Zikir konusu üzerine değinildiği için Segâh Peşrevi'ni paylaşmadan geçmek istemedim:

Yorum bağlantısı
Hemen paylaş

Yaşadığı sosyal olaylardan daha az karın ağrısı çeken kişi.

Yorum bağlantısı
Hemen paylaş

Not: Biraz sonra yazacaklarım saygı ve sevgi çerçevesi içerisinde değil, seviye meviye hak getirsin yani.

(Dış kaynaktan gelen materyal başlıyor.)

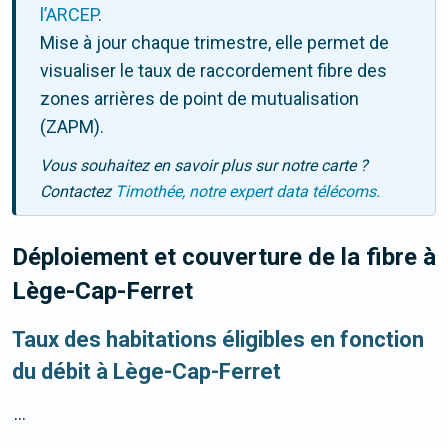
l’ARCEP
.
Mise à jour chaque trimestre, elle permet de
visualiser le taux de raccordement fibre des
zones arrières de point de mutualisation
(ZAPM).
Vous souhaitez en savoir plus sur notre carte ?
Contactez
Timothée, notre expert data télécoms.
Déploiement et couverture de la fibre
à
Lège-Cap-Ferret
Taux des habitations éligibles en fonction
du débit à Lège-Cap-Ferret
...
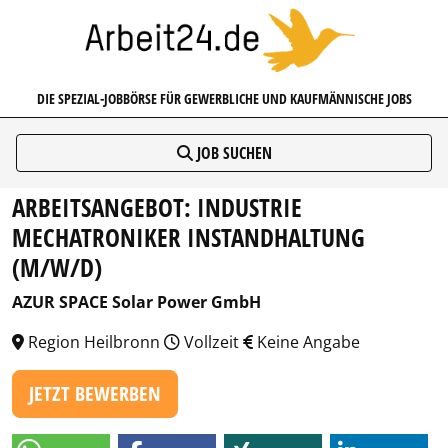
ARBEIT24.DE
DIE SPEZIAL-JOBBÖRSE FÜR GEWERBLICHE UND KAUFMÄNNISCHE JOBS
JOB SUCHEN
ARBEITSANGEBOT: INDUSTRIE
MECHATRONIKER INSTANDHALTUNG
(M/W/D)
AZUR SPACE Solar Power GmbH
Region Heilbronn
Vollzeit
Keine Angabe
JETZT BEWERBEN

Olgunluk konusu üzerinde insanların görüşünü alıp ta benim yazmamam ayrı bir saygısızlık olurdu, ancak bir an görüşler geldikten sonra yazmak istedim - ki bencillik tabii benimkisi -.

Olgunluk Nedir?

Ergenlik çağından itibaren büyüklerin küçüklerle dalga geçip, abuk subuk yönlendirdiği bir terim gibi geliyordu bana 5 yıl öncesine kadar. 30-35 yaşında kocaman herifler 5 yaşındaki benimle zamanında iyi dalga geçiyorlardı - ki sadece benim için değil, bütün kişiler için aynı durum geçerliydi -. Aynı durum ben yatılı Kur'an kursuna gittiğim zaman da oldu. Benden ta kaç yaş büyük kişiler benimle dalga geçti ve bunu gören sevgili otistik hocalarımız hiçbir şey yapmadılar, hatta ben, bana sataşan kişilere karşılık verdim diye kafaya 3310 yedim, tabii nasıl bir olgunluksa bu? Tabii arada büyüklerinden azar işiten sevgili otistikler (çok geniş kültürlü gibi ya bu arkadaşlar) kendilerine hakaret eden büyüklere karşı da pek bir suskunlar her ne hikmetse. Dalayıp deşer ya bu tipler, niye öyle suskunlarsa artık? Hayırlısı...

Neyse arkaplan derinliği gibi konulara pek girmeden öze dönelim.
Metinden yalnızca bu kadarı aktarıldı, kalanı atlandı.